▶ Problem statement
Search the material below for the string "round" and copy each line where it appears.

▶ Records for the task
□ □ □ □ □ □ □

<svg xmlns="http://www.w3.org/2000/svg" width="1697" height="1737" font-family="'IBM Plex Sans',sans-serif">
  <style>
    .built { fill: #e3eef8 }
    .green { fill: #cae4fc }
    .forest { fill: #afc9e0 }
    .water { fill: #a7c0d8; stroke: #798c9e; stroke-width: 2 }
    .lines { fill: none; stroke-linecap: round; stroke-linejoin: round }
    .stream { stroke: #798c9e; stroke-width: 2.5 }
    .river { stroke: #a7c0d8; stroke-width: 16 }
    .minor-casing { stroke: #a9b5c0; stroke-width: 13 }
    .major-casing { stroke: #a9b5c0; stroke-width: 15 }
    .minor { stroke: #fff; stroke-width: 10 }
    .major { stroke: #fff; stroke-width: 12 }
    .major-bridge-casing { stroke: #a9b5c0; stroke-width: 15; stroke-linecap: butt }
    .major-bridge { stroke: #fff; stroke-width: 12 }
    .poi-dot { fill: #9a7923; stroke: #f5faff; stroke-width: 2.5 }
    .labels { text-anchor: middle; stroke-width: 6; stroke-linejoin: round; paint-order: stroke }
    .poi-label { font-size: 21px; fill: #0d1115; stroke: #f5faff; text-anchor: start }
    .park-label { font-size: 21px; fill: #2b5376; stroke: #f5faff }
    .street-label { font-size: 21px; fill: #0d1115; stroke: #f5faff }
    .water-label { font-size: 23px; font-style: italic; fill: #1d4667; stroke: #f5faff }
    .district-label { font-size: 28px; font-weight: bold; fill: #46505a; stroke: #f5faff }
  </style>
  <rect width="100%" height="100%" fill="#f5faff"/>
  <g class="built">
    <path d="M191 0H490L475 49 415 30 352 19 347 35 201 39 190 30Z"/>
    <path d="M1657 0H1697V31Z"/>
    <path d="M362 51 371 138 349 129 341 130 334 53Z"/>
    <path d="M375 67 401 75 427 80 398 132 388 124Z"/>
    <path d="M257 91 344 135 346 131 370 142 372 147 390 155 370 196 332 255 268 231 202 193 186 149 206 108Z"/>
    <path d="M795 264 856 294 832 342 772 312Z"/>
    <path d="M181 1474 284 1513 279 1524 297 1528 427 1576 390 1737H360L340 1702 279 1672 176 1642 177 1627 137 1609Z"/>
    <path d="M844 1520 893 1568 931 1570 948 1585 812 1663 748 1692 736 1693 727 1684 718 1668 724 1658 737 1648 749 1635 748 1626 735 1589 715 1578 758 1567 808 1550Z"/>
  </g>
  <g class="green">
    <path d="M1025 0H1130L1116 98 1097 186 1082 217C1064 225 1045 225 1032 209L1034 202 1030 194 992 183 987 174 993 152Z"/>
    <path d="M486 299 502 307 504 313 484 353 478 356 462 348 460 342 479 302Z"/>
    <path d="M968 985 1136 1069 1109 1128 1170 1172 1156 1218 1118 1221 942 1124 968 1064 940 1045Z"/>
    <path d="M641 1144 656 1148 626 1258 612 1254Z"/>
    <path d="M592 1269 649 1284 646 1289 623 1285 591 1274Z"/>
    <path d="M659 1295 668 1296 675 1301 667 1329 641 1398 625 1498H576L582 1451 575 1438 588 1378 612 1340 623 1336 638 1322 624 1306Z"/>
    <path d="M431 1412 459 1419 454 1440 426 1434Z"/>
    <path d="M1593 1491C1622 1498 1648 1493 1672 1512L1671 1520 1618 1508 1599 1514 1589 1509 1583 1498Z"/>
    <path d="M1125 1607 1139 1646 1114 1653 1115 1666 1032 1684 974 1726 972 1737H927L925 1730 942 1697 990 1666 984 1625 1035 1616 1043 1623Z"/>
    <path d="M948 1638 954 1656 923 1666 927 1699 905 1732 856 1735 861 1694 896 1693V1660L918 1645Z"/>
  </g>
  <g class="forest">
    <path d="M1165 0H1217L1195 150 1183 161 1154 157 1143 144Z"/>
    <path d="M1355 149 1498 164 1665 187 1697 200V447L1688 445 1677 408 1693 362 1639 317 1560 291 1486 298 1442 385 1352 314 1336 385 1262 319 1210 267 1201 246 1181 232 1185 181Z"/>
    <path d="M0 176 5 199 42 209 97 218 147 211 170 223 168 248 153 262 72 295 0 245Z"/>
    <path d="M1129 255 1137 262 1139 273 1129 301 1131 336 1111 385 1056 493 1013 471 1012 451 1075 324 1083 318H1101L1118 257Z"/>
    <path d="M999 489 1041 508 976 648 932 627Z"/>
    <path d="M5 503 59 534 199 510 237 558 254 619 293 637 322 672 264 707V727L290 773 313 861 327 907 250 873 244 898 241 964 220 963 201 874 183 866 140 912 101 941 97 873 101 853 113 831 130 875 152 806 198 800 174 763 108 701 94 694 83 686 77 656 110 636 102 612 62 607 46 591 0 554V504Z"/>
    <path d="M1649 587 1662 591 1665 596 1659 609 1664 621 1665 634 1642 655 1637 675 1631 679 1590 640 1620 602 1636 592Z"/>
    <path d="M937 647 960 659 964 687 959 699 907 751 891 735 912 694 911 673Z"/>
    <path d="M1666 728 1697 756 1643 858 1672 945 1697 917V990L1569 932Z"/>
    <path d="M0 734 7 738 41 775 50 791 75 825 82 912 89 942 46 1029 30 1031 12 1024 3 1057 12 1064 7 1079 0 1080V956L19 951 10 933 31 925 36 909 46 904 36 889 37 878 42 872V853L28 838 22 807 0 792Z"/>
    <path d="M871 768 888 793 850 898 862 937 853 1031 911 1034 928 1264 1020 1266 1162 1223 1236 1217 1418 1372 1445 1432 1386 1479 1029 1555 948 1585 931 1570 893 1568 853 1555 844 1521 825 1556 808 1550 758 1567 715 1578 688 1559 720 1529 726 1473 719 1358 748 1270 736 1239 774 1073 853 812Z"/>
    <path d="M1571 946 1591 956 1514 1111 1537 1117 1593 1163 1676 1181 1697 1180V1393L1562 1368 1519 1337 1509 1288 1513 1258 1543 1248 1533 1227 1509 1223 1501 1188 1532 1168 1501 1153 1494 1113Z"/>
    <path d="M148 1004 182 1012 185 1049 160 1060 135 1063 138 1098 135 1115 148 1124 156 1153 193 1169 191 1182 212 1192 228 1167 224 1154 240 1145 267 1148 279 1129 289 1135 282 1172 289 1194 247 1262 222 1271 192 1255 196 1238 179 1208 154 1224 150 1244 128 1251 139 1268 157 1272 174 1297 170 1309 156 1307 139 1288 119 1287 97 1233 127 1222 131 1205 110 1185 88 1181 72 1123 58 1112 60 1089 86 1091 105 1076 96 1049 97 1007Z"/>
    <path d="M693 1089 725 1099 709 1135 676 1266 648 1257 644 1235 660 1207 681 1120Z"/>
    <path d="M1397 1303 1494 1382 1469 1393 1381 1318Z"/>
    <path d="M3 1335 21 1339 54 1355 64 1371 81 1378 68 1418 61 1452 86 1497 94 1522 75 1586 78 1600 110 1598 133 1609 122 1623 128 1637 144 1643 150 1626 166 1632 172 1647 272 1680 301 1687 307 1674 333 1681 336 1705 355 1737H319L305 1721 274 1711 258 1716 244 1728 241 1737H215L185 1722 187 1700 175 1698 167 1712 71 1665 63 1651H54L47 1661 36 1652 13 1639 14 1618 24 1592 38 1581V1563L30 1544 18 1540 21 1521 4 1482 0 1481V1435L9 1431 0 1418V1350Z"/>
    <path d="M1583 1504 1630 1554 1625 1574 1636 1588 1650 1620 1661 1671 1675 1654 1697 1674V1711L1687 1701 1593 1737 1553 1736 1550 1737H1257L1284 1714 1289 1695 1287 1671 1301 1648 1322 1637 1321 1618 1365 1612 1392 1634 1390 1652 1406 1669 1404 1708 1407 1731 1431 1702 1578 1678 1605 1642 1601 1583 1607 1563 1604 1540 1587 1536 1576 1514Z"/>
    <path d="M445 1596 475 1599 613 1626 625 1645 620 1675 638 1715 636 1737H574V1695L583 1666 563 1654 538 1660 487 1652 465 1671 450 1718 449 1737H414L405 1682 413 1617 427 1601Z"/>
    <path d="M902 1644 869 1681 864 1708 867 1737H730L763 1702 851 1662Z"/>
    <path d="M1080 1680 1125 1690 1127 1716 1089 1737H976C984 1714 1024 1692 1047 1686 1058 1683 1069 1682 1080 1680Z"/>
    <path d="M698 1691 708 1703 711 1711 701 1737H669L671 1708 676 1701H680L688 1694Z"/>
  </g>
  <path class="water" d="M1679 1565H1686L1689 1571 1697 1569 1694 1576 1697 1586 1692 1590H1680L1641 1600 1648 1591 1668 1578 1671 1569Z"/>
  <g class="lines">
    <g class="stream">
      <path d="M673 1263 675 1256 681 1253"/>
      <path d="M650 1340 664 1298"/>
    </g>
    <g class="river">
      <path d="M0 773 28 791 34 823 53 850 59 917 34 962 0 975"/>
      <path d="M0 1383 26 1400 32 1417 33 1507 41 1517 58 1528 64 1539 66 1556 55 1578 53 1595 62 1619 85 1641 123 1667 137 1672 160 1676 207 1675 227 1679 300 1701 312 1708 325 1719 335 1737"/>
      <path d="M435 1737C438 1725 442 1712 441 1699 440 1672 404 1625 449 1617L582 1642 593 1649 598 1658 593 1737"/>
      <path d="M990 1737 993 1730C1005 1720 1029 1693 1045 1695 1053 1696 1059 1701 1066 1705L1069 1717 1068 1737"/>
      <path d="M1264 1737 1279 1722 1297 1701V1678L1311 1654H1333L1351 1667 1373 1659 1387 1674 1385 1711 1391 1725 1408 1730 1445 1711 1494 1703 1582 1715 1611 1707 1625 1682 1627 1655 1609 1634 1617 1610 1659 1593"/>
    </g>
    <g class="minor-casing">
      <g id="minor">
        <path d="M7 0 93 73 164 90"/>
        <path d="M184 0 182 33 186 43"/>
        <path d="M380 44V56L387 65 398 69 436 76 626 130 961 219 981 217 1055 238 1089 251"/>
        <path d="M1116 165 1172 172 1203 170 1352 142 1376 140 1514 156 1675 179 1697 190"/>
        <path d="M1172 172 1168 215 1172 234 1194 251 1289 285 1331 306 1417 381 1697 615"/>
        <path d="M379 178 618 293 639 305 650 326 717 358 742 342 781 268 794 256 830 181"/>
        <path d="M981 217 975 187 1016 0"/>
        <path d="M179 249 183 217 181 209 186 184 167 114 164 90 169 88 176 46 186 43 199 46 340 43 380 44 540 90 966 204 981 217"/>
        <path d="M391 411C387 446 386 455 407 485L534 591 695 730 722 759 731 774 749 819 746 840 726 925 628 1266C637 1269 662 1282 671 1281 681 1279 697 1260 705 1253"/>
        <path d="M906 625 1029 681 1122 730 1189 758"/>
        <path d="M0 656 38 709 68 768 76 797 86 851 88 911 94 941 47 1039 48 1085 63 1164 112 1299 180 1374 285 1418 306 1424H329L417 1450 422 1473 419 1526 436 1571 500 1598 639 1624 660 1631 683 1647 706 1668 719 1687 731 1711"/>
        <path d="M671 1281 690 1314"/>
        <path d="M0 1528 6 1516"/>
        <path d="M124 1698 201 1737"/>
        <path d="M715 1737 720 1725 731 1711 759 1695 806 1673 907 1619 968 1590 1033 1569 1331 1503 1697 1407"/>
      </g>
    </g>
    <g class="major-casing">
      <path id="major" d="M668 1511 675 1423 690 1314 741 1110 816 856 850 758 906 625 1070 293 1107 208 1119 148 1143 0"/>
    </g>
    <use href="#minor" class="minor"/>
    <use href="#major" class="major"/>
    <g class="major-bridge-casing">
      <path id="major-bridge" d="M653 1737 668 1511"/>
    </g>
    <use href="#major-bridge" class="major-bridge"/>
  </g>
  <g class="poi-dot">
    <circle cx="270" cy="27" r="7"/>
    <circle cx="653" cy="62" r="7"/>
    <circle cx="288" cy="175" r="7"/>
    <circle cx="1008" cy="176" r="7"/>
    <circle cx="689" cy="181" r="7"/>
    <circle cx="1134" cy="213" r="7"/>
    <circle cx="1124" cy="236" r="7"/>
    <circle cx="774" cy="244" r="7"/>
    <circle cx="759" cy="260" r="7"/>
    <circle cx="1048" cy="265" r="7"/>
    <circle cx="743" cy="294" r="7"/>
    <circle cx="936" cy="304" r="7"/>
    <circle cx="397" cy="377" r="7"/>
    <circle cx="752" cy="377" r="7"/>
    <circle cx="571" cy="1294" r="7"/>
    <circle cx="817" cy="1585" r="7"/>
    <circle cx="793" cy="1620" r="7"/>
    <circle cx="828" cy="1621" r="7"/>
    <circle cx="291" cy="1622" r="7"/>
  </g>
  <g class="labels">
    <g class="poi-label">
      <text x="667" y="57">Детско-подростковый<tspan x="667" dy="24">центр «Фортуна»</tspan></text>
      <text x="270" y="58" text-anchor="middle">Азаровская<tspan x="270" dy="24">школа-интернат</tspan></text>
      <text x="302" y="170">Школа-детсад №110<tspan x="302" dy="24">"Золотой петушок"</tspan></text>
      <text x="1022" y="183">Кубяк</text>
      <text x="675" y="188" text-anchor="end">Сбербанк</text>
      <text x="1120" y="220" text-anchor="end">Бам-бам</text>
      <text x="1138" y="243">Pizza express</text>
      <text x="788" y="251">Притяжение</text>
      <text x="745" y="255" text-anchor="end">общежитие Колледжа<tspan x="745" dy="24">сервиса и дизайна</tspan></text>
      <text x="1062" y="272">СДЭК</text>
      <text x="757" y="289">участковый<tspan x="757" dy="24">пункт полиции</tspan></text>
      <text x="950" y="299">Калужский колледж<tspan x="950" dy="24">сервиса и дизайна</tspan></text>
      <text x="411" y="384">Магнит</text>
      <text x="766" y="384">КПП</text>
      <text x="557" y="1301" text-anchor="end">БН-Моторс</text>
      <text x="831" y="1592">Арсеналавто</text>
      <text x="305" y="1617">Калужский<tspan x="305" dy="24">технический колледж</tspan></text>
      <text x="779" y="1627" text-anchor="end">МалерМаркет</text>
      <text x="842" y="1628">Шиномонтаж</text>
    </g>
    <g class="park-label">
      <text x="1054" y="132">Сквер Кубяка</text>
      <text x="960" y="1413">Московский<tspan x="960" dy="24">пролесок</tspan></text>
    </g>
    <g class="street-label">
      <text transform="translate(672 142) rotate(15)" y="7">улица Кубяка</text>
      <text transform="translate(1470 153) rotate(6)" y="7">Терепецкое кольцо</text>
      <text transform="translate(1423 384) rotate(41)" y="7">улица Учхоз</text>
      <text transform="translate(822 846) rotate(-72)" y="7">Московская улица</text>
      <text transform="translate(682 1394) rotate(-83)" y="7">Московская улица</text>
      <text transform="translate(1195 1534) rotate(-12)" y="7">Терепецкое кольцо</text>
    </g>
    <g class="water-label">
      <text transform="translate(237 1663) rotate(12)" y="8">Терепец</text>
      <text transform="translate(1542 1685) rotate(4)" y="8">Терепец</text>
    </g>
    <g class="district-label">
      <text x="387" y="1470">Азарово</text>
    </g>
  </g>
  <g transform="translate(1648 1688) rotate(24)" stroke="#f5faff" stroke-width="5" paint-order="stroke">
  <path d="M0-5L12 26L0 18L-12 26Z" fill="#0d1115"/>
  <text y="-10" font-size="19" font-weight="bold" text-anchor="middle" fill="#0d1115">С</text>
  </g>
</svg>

□ □ □ □ □ □ □

▶ Task output
    .lines { fill: none; stroke-linecap: round; stroke-linejoin: round }
    .labels { text-anchor: middle; stroke-width: 6; stroke-linejoin: round; paint-order: stroke }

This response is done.